The pile contained letters written by his father to various government offices; a document certifying his father’s admission to a psychiatric hospital in the mid-1960s; a post-suicide letter from his brother’s work unit stating that the dead man had been a hard worker; and a statement signed by an eighty-one-year-old retired official who couldn’t remember if Zhang Hong’s father had been labeled a Rightist or not. Divorce papers, alimony payments, report cards. Regarding my grandfather, he had some old newspaper clippings—I had them already—and two articles pulled off the Internet with idle speculation about his murder.
Zhang Hong kept a running tally of every time he had sent a letter or made an appeal on his father’s behalf. Between 1993 and 2005, there had been fifty-one instances; in 2002 there had been eleven, and twelve in 2003. The most recent letter, to the Supreme People’s Court, had been written five days before my visit.

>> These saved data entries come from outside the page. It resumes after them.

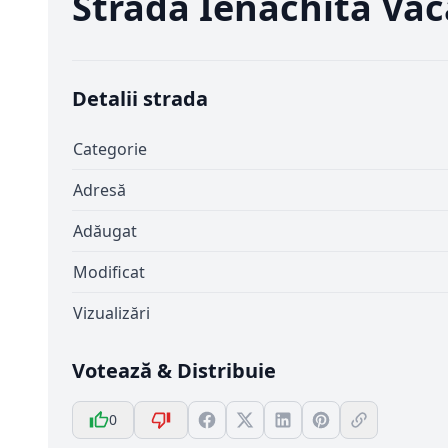
Strada Ienachita Va
Detalii strada
Categorie
Adresă
Adăugat
Modificat
Vizualizări
Votează & Distribuie
0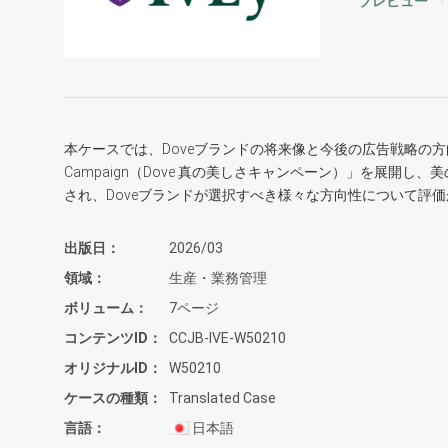
プレビュー
本ケースでは、Doveブランドの将来像と今後の広告戦略の方向性に
Campaign（Dove 真の美しさキャンペーン）」を展開
され、Doveブランドが選択すべき様々な方向性について評
出版日
2026/03
領域
生産・業務管理
ボリューム
7ページ
コンテンツID
CCJB-IVE-W50210
オリジナルID
W50210
ケースの種類
Translated Case
言語
日本語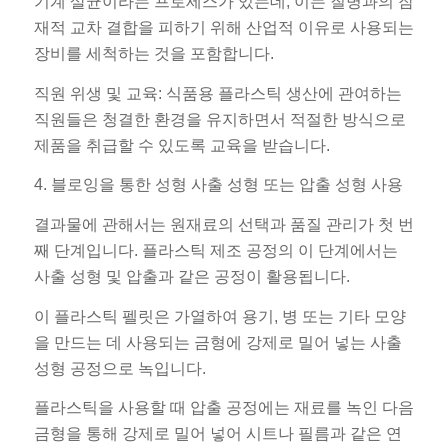
기계 살균이라는 프로세스가 있는데, 이는 질병과의 잠
재적 교차 결합을 피하기 위해 산업적 이유로 사용되는
장비를 세척하는 것을 포함합니다.
직원 위생 및 교육: 식품용 플라스틱 생산에 관여하는
직원들은 청결한 환경을 유지하면서 적절한 방식으로
제품을 취급할 수 있도록 교육을 받습니다.
4. 블로잉을 통한 성형 사출 성형 또는 압출 성형 사용
결과물에 관해서는 원재료의 선택과 품질 관리가 첫 번
째 단계입니다. 플라스틱 제조 공정의 이 단계에서는
사출 성형 및 압출과 같은 공정이 활용됩니다.
이 플라스틱 펠릿은 가열하여 용기, 병 또는 기타 모양
을 만드는 데 사용되는 금형에 강제로 밀어 넣는 사출
성형 공정으로 녹입니다.
플라스틱을 사용할 때 압출 공정에는 재료를 녹인 다음
금형을 통해 강제로 밀어 넣어 시트나 필름과 같은 연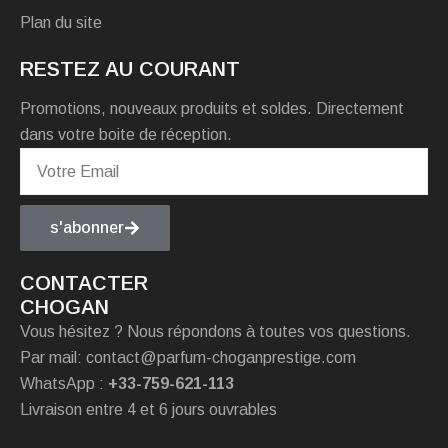
Plan du site
RESTEZ AU COURANT
Promotions, nouveaux produits et soldes. Directement
dans votre boite de réception.
s'abonner
CONTACTER
CHOGAN
Vous hésitez ? Nous répondons à toutes vos questions.
Par mail: contact@parfum-choganprestige.com
WhatsApp :
+33-759-621-113
Livraison entre 4 et 6 jours ouvrables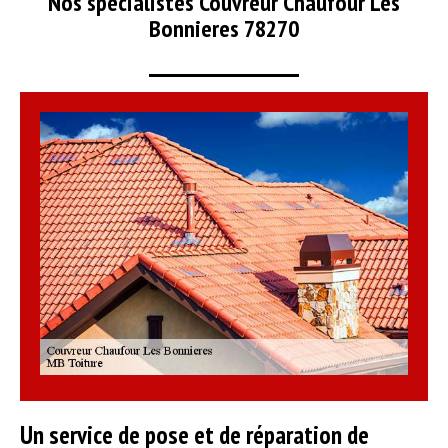
Nos spécialistes Couvreur Chaufour Les
Bonnieres 78270
Un service de pose et de réparation de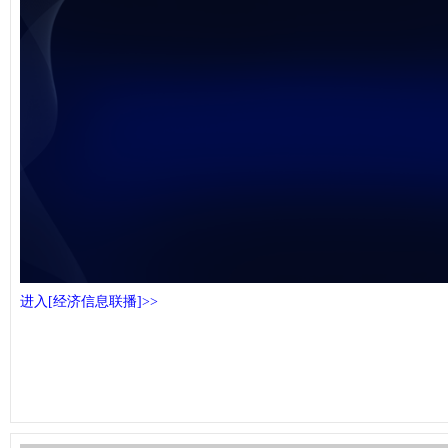
未能获得视频数据
进入[经济信息联播]>>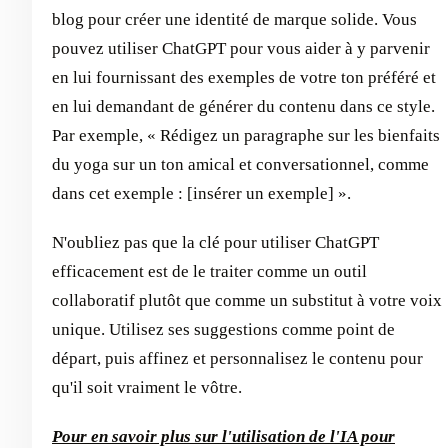
blog pour créer une identité de marque solide. Vous
pouvez utiliser ChatGPT pour vous aider à y parvenir
en lui fournissant des exemples de votre ton préféré et
en lui demandant de générer du contenu dans ce style.
Par exemple, « Rédigez un paragraphe sur les bienfaits
du yoga sur un ton amical et conversationnel, comme
dans cet exemple : [insérer un exemple] ».
N'oubliez pas que la clé pour utiliser ChatGPT
efficacement est de le traiter comme un outil
collaboratif plutôt que comme un substitut à votre voix
unique. Utilisez ses suggestions comme point de
départ, puis affinez et personnalisez le contenu pour
qu'il soit vraiment le vôtre.
Pour en savoir plus sur l'utilisation de l'IA pour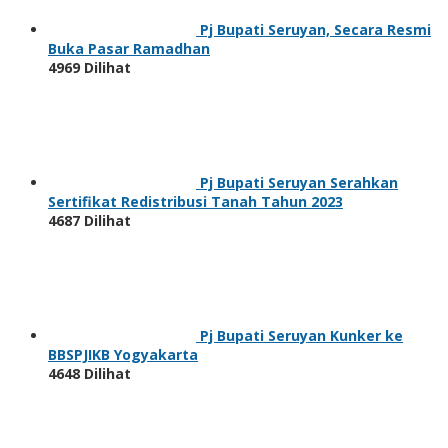
Pj Bupati Seruyan, Secara Resmi
Buka Pasar Ramadhan
4969 Dilihat
Pj Bupati Seruyan Serahkan
Sertifikat Redistribusi Tanah Tahun 2023
4687 Dilihat
Pj Bupati Seruyan Kunker ke
BBSPJIKB Yogyakarta
4648 Dilihat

UNTIL I MET ZHANG HONG, it was possible to imagine him as a hero. In a world where almost everyone chose silence and forgetting, he dared to stand up and speak out. Throughout Chinese history, there had been such people—private historians, writing their own accounts of events when the official version fell short. Zhang Hong believed in the importance of his story, and he told it to anyone who would listen.
But his effort had not led to clarity—instead, it had twisted his mind beyond rescue. He insisted that his father was not a Rightist, yet he failed to see that the entire movement against Rightists had been meaningless. He had instincts of individualism—There is only one Beethoven and there is only one Zhang Hong, he asserted—but his ideas were hopelessly confused. How do I view the past? he had asked me, as if I could tell him the answer.
In the factory towns of the south, I was meeting young women and watching them learn how to be individuals. They found jobs; they confronted bosses; they tried to learn new skills. Mostly they came to believe that they mattered, despite their humble origins. Do not feel inferior because we are ordinary migrant workers, Chunming wrote in her diary. We have no reason to feel inferior. In Zhang Hong’s world, it was still 1957. He loved himself; he hated himself. He hated Mao; he quoted Mao constantly. He despised the Party; he belonged to the Party. The Chinese revolution has been defeated! My father is a Rightist.